> _Directions for this task_: Using the data below, copy out all lines with the word "center".

*** Opening Extracted information ***

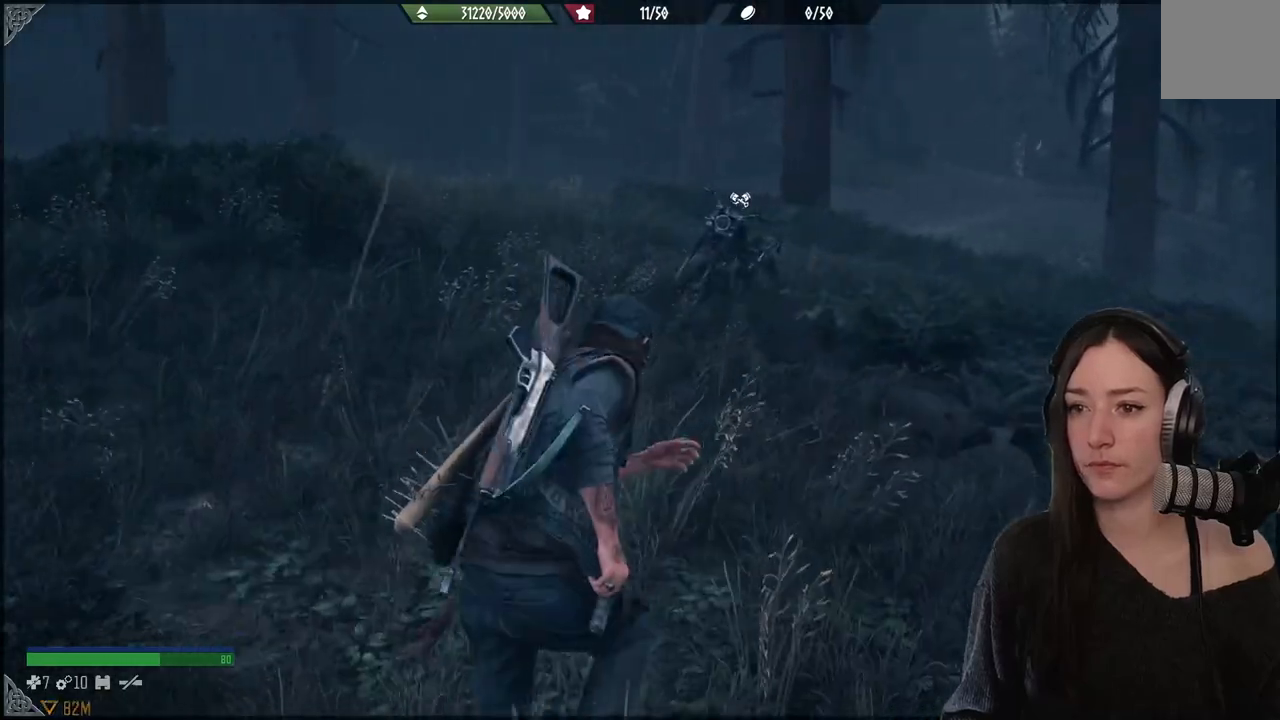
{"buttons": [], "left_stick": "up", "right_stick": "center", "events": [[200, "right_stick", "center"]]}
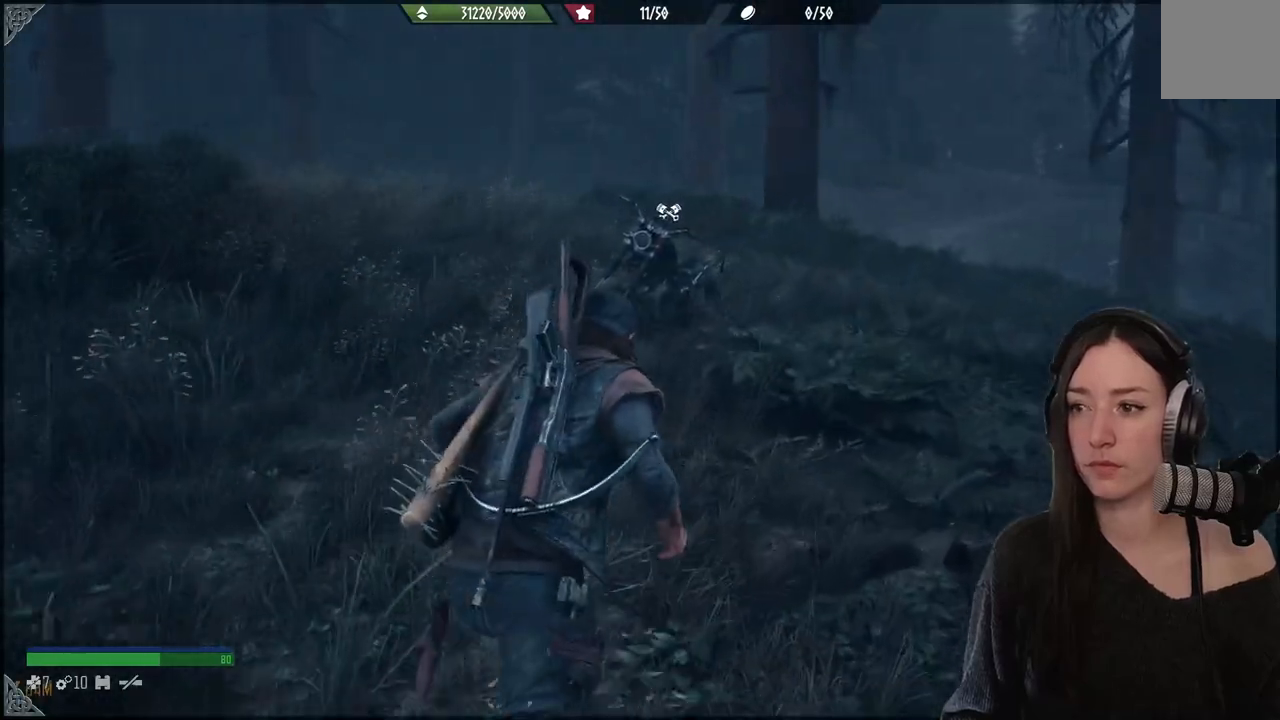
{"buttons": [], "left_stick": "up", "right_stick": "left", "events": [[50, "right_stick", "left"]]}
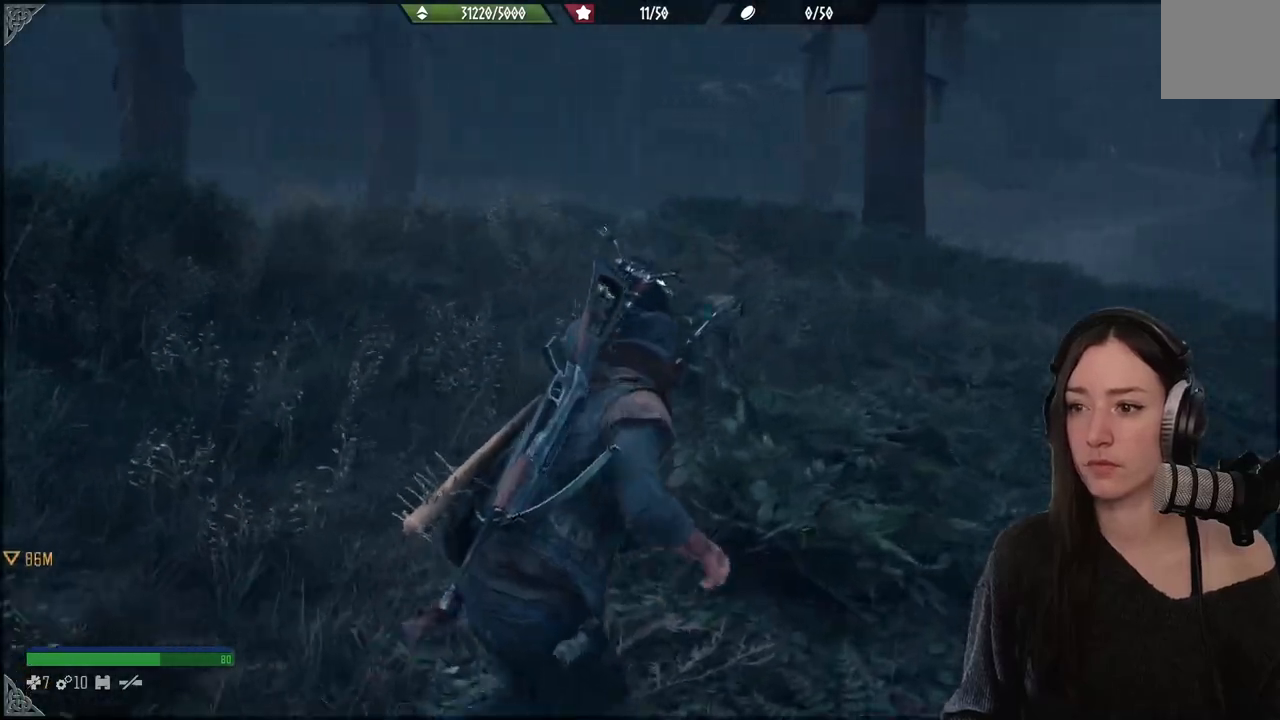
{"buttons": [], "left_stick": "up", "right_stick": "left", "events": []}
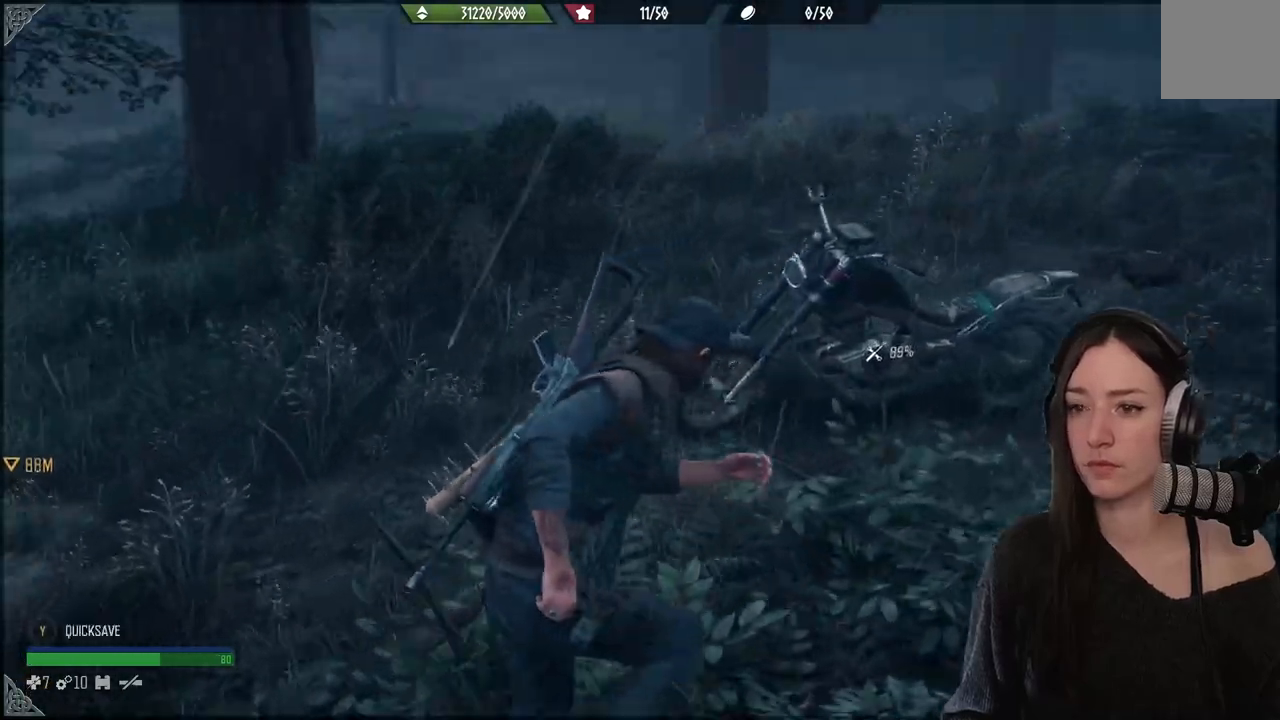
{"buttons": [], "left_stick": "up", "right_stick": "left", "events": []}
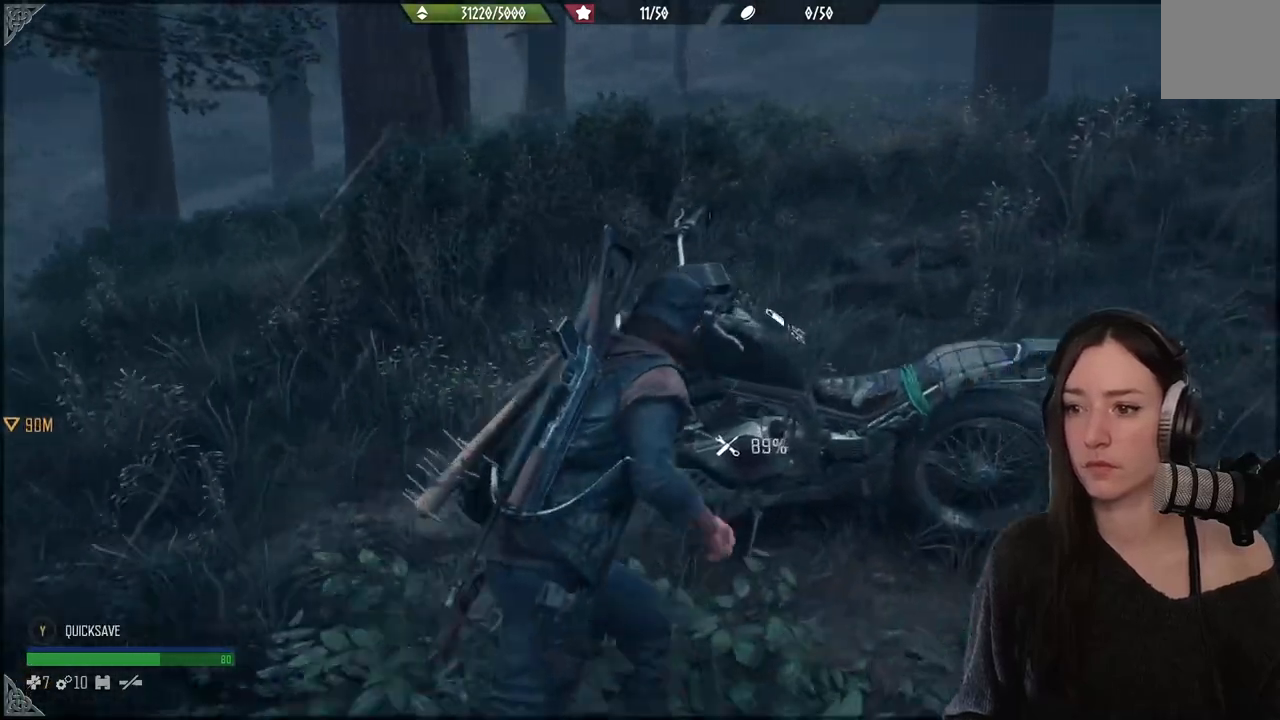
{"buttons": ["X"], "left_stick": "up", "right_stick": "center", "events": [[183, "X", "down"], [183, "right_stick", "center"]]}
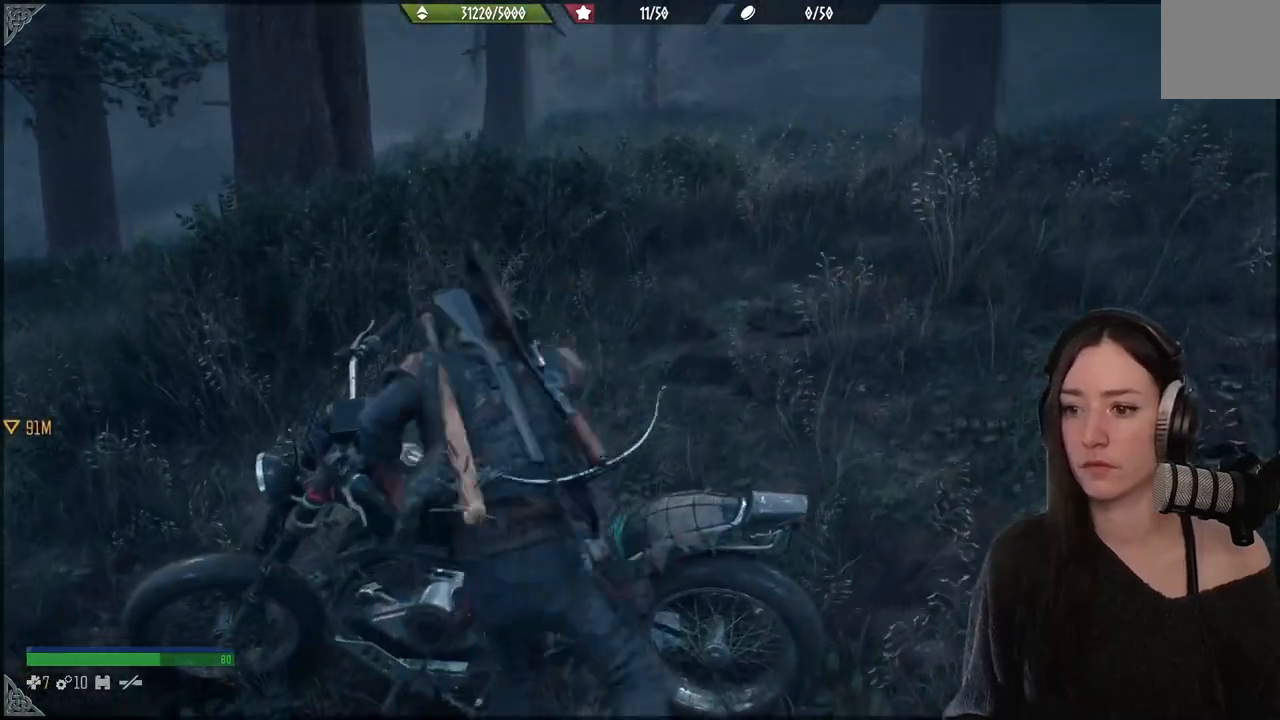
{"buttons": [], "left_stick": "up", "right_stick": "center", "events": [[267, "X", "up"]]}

*** Closing Extracted information ***

> _The answer_:
{"buttons": [], "left_stick": "up", "right_stick": "center", "events": [[200, "right_stick", "center"]]}
{"buttons": ["X"], "left_stick": "up", "right_stick": "center", "events": [[183, "X", "down"], [183, "right_stick", "center"]]}
{"buttons": [], "left_stick": "up", "right_stick": "center", "events": [[267, "X", "up"]]}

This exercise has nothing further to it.